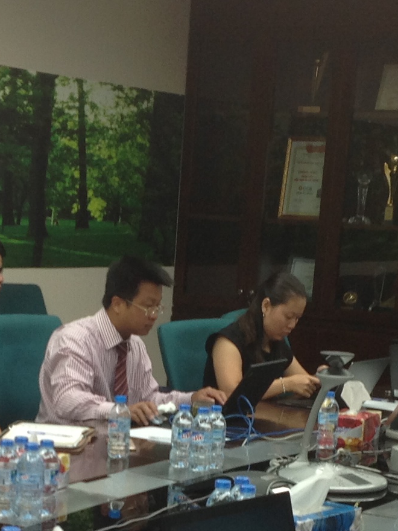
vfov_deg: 18.8
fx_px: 1578
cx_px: 113
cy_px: 468
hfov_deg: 14.3
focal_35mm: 103
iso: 50
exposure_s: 1/33
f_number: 2.4
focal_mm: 4.28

◆ ◆ ◆ ◆ ◆

Work instructions:
Could you copy out every record exactly, minus the pictures?

The completed task:
vfov_deg: 18.8
fx_px: 1578
cx_px: 113
cy_px: 468
hfov_deg: 14.3
focal_35mm: 103
iso: 50
exposure_s: 1/33
f_number: 2.4
focal_mm: 4.28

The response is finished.